Stroke is the second leading cause of death globally and a major contributor to disability. Developing countries report the highest rates of stroke, with ischemic stroke being the most prevalent type. This study aimed to explore the potential association between specific single nucleotide polymorphisms (SNPs) and thrombotic strokes in Egyptian patients, as well as the role of DNA methylation in the promoter regions of genes associated with these SNPs.
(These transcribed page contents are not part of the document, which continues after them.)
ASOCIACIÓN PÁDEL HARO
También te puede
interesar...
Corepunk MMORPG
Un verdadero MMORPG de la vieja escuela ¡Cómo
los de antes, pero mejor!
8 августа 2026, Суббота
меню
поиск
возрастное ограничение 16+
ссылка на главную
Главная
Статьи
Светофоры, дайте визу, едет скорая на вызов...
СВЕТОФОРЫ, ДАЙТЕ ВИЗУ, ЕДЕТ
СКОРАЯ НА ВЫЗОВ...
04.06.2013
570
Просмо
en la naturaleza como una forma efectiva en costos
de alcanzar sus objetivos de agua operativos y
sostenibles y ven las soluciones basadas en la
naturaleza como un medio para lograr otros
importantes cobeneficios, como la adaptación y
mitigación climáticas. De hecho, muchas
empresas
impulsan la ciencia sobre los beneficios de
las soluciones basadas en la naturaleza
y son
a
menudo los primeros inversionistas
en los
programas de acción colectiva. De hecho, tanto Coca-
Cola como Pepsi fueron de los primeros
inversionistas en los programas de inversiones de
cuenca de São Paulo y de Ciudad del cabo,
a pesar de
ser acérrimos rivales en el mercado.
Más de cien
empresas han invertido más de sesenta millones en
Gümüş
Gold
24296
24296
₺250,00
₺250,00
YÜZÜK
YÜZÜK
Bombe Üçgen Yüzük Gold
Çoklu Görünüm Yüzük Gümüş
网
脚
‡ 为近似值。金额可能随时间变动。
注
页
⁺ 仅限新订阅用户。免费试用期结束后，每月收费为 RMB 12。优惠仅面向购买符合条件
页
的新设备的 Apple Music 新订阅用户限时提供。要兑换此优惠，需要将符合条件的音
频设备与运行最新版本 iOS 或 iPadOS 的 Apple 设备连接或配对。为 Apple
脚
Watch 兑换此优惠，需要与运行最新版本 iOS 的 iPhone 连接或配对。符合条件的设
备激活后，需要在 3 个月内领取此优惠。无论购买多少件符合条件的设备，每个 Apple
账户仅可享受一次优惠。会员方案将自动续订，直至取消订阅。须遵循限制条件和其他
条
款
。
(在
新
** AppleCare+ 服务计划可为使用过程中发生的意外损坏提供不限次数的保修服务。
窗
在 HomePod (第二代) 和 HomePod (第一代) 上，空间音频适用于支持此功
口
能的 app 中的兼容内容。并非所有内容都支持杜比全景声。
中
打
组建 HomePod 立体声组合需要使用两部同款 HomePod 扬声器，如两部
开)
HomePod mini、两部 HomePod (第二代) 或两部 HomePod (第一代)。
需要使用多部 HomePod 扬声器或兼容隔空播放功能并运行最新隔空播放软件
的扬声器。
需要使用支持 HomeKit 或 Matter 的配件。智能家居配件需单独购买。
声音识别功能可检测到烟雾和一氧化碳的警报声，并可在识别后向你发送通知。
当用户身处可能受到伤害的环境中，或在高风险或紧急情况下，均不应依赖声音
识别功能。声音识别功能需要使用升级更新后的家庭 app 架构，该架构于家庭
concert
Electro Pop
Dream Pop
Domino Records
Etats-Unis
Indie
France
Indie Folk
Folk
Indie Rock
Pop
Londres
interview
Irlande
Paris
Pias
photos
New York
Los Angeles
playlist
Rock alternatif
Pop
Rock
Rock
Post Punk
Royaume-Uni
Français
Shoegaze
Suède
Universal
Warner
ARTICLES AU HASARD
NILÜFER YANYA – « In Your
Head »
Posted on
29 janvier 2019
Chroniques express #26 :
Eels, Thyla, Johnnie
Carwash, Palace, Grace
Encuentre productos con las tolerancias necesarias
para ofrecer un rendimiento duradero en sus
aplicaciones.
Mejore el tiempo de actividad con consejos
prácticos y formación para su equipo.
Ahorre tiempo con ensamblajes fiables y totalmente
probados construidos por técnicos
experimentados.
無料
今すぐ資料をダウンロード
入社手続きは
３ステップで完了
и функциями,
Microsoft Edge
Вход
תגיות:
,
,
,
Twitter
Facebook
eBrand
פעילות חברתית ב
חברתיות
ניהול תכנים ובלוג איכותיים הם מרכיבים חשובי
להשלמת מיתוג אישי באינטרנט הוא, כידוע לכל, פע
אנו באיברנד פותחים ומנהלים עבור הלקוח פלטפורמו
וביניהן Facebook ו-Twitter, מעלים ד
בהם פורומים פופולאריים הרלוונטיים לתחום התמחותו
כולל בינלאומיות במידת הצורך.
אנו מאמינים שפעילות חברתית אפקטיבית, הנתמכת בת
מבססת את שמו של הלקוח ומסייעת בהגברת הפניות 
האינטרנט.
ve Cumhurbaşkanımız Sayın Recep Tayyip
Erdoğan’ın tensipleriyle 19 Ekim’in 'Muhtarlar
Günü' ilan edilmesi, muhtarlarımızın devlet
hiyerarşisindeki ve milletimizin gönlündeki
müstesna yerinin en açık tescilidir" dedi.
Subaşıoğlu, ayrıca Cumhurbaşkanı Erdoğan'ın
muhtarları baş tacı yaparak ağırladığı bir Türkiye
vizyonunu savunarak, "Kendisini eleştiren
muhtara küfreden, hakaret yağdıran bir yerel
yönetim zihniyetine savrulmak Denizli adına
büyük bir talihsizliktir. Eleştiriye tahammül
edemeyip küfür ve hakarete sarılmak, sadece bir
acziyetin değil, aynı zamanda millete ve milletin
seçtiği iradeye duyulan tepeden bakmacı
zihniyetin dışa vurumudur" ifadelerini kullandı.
The study involved 100 adult patients who were consecutively admitted to the International Medical Center. These patients, diagnosed with acute ischemic stroke, were compared to age-matched control subjects (± 3 years). Molecular analysis was conducted on six thrombosis-related SNPs: FV (R506Q, H1299R, Y1702C), FII (G20210A), and MTHFR (C677T, A1298C) using blood samples from both stroke patients and healthy controls. DNA methylation in the promoter regions of the FV, FII, and MTHFR genes was assessed through a sodium bisulfite conversion protocol and genomic DNA digestion with the methylation-dependent restriction enzyme MspJI, using specific primers for the promoter regions of FV, FII, and MTHFR in all derived samples. The biochemical analysis of the derived samples revealed elevated levels of homocysteine, ESR, and LDL in stroke patients, alongside reduced levels of both vitamin B12 and serum folate. The SNP analysis of samples from healthy controls and stroke patients, conducted using the TaqMan™ SNP genotyping assay, identified the homozygous SNPs in the FV, FII, and MTHFR genes. The results clearly show that the MTHFR C677T heterozygous mutation is present in nearly all stroke patient samples, with a very low likelihood of this mutation co-occurring with SNP mutations in the other indicated genes. Analysis of methylation activities in the promoter regions of the indicated genes showed hypermethylation in the MTHFR promoter region, while methylation levels in the FV and FII promoter regions were normal. The analysis showed increased methylation of cytosine nucleotide in the MTHFR promoter region, potentially inhibiting MTHFR expression and contributing to the development of thrombotic strokes in patients. Overall, the data support an association between the MTHFR C677T mutation, hypermethylation in its promoter region, and stroke development in the study participants.